:: AIM OF THE EXERCISE ::
Reproduce every line of text in the records below word for word, keeping the same line breaks and order.

Dataset entries:
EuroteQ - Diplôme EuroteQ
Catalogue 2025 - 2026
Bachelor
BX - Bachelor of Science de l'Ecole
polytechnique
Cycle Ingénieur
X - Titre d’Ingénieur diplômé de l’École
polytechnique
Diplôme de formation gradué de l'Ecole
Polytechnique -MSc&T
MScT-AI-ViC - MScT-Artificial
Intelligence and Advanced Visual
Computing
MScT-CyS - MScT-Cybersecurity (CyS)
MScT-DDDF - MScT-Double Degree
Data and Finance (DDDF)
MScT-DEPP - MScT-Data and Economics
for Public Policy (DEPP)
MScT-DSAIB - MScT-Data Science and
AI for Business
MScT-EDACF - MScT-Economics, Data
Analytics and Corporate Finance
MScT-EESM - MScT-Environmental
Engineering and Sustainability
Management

:: SOLUTION FOR THIS TASK ::
EuroteQ - Diplôme EuroteQ
Catalogue 2025 - 2026
Bachelor
BX - Bachelor of Science de l'Ecole
polytechnique
Cycle Ingénieur
X - Titre d’Ingénieur diplômé de l’École
polytechnique
Diplôme de formation gradué de l'Ecole
Polytechnique -MSc&T
MScT-AI-ViC - MScT-Artificial
Intelligence and Advanced Visual
Computing
MScT-CyS - MScT-Cybersecurity (CyS)
MScT-DDDF - MScT-Double Degree
Data and Finance (DDDF)
MScT-DEPP - MScT-Data and Economics
for Public Policy (DEPP)
MScT-DSAIB - MScT-Data Science and
AI for Business
MScT-EDACF - MScT-Economics, Data
Analytics and Corporate Finance
MScT-EESM - MScT-Environmental
Engineering and Sustainability
Management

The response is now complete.